En el cielo hacen la voluntad de Dios universalmente, sin hacer una selección. Aquí los hombres escogen muy cuidadosamente: deciden que este mandamiento ha de obedecerse, y apartan aquel otro mandamiento como algo no esencial. Me temo que todos estamos más o menos impregnados de esta odiosa hiel. Una cierta parte de la obediencia es dura, y, por tanto, tratamos de olvidarla. Ya no debe ser así, sino que tenemos que hacer todo lo que Jesús nos dice. La obediencia parcial es una desobediencia real. El súbdito leal respeta toda la ley. Si algo es la voluntad del Señor no tenemos ninguna opción en la materia pues la elección es hecha por nuestro Señor. Oremos pidiendo que no entendamos mal la voluntad del Señor ni la violemos. Tal vez, como un grupo de creyentes, estemos omitiendo por ignorancia una parte de la voluntad del Señor, y eso pudiera haber estado obstaculizando nuestra obra todos estos años; posiblemente haya algo escrito por la pluma de la inspiración que no hayamos leído, o algo que hayamos leído pero que no hayamos practicado, y eso pudiera impedir que el brazo del Señor actúe. Deberíamos hacer con frecuencia un examen diligente y recorrer nuestras iglesias para ver dónde diferimos con respecto al modelo divino. Algún manto babilónico muy bueno o un lingote de oro pudieran ser algo maldito en el campamento, acarreando el desastre a los ejércitos del Señor. No descuidemos nada que nuestro Señor mande para que no retenga Su bendición.

> Lista de tareas:
#1 Enumera todas las acciones que el texto sobre la obediencia presenta como deberes nuestros mediante las formas «tenemos que», «oremos», «deberíamos» y «no descuidemos».
#2 Resume en forma de lista el párrafo del texto sobre la obediencia que comienza con «En el cielo hacen la voluntad de Dios» y conserva sus ideas principales.
#3 Según el texto sobre la obediencia, ¿qué es la obediencia parcial?
Este material no interviene en nada de lo que aquí se pide.

> Datos sin procesar:
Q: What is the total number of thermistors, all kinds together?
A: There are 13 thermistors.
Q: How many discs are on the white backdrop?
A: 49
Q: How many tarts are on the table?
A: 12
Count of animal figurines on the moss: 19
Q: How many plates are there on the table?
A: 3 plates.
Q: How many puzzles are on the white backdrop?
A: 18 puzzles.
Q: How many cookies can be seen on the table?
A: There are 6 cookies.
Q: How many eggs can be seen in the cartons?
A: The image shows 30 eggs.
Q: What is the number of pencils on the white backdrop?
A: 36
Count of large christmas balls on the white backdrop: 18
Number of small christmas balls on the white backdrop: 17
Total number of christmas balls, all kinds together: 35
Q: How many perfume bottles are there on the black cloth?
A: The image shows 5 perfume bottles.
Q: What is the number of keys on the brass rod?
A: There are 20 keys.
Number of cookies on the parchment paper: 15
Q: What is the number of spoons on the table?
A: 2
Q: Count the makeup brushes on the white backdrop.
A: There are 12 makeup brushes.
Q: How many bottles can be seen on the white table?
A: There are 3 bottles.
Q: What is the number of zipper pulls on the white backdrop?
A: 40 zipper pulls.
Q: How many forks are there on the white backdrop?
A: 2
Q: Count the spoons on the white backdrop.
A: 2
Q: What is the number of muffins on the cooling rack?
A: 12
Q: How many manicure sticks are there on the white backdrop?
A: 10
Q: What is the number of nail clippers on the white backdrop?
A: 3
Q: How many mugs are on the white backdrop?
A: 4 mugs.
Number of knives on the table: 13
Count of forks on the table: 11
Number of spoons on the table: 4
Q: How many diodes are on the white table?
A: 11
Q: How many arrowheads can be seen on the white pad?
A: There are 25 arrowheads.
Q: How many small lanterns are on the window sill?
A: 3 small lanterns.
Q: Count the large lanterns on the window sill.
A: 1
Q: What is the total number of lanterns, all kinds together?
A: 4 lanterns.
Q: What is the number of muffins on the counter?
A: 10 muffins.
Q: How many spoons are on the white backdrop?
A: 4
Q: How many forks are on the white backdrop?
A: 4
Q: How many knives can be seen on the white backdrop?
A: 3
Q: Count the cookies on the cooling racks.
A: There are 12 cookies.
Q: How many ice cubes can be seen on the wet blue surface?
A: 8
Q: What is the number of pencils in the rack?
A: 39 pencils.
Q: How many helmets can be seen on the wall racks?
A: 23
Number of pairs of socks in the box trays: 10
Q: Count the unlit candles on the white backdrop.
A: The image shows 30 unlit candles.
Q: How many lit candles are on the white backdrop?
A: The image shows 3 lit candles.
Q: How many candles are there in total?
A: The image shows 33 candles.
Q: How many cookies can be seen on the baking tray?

> Respuestas:
#1
- Hacer todo lo que Jesús nos dice.
- Orar pidiendo no entender mal la voluntad del Señor ni violarla.
- Hacer con frecuencia un examen diligente.
- Recorrer nuestras iglesias para ver dónde diferimos con respecto al modelo divino.
- No descuidar nada de lo que nuestro Señor mande.

#2
- En el cielo se cumple toda la voluntad de Dios. En la tierra, los hombres eligen qué mandamientos obedecer y apartan otros como no esenciales.
- Tendemos a olvidar la parte dura de la obediencia, pero debemos hacer todo lo que Jesús nos dice.
- La obediencia parcial es una desobediencia real, y el súbdito leal respeta toda la ley.
- Si algo es la voluntad del Señor, la elección no nos corresponde a nosotros.
- Hay que orar para no entender mal esa voluntad ni violarla.
- Quizá, por ignorancia, omitimos algo escrito que no hemos leído o que no hemos practicado, y eso podría impedir que el Señor actúe.
- Conviene examinar a menudo las iglesias para ver dónde se apartan del modelo divino, porque algo valioso puede ser maldito y traer desastre.
- No debemos descuidar nada de lo que el Señor mande, para que no retenga Su bendición.

#3 Es una desobediencia real.